Another problem on top of falling sales and higher wages is that higher banking costs and card fees are further squeezing retailers already wafer-thin margins.
We also see banks closing branches and cutting the opening hours of those that remain, forcefully shifting towards cashless as it is more profitable for them. This results in businesses being more reliant on CIT services – which have proven costly. Many banks have increased their deposit fees in the past, which made it harder for retailers to mitigate the costs associated with cash management. In the battle against this, is it crucial to implement processes and technology, like smart safes, that can help optimise CIT collections and bank deposits or even allow to stock up ATMs in store instead.
Below are four best practices for retailers to reduce the costs associated with cash handling, processing and management:
1. Optimise change ordering
Unfortunately for many businesses, providing change comes with an unavoidable cost. But there is a way to reduce the fees associated with inefficient change ordering. Stop ordering your change based on gut feeling. Use data from your cash management technology to run an audit and order only what you actually need. And, by monitoring this data, you can ensure that you order before the tills run dry. This will eliminate the fees associated with emergency change orders.

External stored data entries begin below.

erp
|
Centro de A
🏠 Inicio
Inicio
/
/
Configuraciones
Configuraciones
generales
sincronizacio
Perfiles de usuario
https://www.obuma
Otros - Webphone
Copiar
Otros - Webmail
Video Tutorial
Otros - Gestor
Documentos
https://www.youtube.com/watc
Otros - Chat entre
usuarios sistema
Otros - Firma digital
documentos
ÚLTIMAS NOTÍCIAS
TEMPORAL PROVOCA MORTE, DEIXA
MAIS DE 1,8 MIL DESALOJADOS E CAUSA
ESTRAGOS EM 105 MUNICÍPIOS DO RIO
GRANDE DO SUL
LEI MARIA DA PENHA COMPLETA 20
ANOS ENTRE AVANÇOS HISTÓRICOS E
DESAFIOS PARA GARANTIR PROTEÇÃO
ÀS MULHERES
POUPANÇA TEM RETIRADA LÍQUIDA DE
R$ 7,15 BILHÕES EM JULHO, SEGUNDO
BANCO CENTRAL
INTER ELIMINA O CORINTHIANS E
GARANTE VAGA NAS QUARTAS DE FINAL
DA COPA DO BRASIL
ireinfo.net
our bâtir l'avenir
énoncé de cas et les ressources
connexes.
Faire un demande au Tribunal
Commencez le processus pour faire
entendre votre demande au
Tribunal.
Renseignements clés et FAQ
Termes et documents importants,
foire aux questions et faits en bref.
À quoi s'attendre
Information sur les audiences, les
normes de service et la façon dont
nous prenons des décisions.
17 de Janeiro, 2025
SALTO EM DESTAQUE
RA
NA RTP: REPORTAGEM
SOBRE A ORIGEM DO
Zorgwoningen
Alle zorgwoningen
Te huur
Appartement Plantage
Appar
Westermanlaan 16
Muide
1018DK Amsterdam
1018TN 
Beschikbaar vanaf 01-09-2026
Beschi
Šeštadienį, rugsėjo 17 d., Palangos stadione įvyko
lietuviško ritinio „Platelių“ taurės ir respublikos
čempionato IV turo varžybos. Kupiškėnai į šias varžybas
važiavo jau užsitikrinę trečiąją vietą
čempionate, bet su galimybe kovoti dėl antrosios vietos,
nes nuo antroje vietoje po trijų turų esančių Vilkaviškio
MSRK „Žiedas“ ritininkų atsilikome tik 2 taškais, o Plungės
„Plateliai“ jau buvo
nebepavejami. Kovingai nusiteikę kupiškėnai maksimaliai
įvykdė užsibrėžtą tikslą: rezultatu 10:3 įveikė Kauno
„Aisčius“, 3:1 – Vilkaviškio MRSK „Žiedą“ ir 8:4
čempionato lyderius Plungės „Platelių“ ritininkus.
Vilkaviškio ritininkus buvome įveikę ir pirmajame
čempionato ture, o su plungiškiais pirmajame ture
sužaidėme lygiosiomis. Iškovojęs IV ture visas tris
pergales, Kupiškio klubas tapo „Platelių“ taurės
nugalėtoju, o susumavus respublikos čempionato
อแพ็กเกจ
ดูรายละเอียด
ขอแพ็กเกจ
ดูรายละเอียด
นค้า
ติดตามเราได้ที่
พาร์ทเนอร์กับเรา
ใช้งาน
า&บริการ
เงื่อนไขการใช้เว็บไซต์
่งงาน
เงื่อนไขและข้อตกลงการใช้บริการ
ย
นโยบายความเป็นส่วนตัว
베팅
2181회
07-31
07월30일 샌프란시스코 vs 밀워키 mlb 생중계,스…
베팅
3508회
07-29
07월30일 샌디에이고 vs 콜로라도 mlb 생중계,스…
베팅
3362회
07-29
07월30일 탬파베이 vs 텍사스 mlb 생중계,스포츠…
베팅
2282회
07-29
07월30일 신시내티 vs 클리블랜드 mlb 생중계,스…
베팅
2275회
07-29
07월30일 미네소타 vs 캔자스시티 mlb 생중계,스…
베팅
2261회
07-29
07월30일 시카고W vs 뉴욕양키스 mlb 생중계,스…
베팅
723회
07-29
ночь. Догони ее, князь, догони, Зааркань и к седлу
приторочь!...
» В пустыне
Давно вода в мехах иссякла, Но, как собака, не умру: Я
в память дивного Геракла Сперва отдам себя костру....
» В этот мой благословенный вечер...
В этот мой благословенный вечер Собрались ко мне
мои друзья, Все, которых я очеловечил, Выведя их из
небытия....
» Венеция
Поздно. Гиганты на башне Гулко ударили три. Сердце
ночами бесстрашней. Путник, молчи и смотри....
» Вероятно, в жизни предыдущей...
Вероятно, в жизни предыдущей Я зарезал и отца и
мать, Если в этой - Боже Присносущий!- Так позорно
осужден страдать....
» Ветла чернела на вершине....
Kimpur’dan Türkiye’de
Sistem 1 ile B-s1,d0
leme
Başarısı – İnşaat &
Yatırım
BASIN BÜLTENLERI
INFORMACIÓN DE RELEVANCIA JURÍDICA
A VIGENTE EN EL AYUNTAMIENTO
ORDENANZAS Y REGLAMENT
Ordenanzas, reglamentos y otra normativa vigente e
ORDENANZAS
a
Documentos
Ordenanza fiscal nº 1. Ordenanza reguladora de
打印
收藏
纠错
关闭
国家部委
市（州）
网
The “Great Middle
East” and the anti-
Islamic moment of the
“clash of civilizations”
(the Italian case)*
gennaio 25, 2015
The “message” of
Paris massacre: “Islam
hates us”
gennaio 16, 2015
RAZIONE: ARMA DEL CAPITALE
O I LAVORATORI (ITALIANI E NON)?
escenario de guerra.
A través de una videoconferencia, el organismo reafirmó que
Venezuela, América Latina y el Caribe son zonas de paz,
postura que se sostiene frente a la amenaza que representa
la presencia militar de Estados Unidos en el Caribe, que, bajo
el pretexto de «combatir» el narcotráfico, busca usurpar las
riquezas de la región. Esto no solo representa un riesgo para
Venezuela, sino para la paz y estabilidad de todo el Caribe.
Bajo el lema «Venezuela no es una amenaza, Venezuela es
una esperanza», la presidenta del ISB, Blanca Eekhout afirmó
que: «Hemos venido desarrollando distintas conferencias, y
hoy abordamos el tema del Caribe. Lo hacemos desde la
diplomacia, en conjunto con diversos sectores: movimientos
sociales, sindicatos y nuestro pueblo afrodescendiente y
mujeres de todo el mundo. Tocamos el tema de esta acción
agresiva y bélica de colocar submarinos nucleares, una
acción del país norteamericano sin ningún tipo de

2.Prevent Deposit Correction Fees
There’s nothing more frustrating than preparing a bank deposit, checking it twice, even three times, only to be told that your sums are wrong and that the bank will charge you a fee to rectify the deposit. Avoid deposit correction fees by removing the opportunity for human error. Intelligent cash counters can help ensure that all deposits that are prepared for banking are accurate.
3.Reduce the labor costs associated with handling, counting & transporting cash
How much time do your employees spend in the back office counting cash? What about preparing deposits, checking safes or setting floats? You can reduce the labour costs associated with cash management by automating these manual processes. Not only will this directly impact your bottom line, but it could also improve staff morale – There should be no need for an employee to stay behind after their shift has ended only to reconcile cash drawers or safes. With laborious and time-consuming tasks automated, your staff will be free to spend more time on the shop floor, generating sales.
4.Reducing cash loss
Cash loss is a big problem for retailers. In 2019, NRF recorded 1.6% shrink among US retailers, costing the economy $61.7 billion. Similar numbers can be seen in Europe with 1.4%. And, rather surprisingly, the leading cause of this shrink was no longer shoplifting, but internal theft, with the majority of this occurring at the point of sale. Retailers now also face new challenges in battling an uprise in return fraud and ecommerce crime.Addressing malicious cash loss could prove very profitable for businesses looking to improve their bottom line. Retailers should consider investing in loss prevention technologies as well as implementing stricter cash management processes.
So, while there may not be a hard and fast solution to the challenge of eliminating the cost of cash – there are steps that businesses can take to ensure that their cash management is optimised and that unnecessary costs are mitigated.
By stepping up security, implementing cash management technology and using data to accurately forecast demand, retailers can significantly reduce the costs associated with their cash management.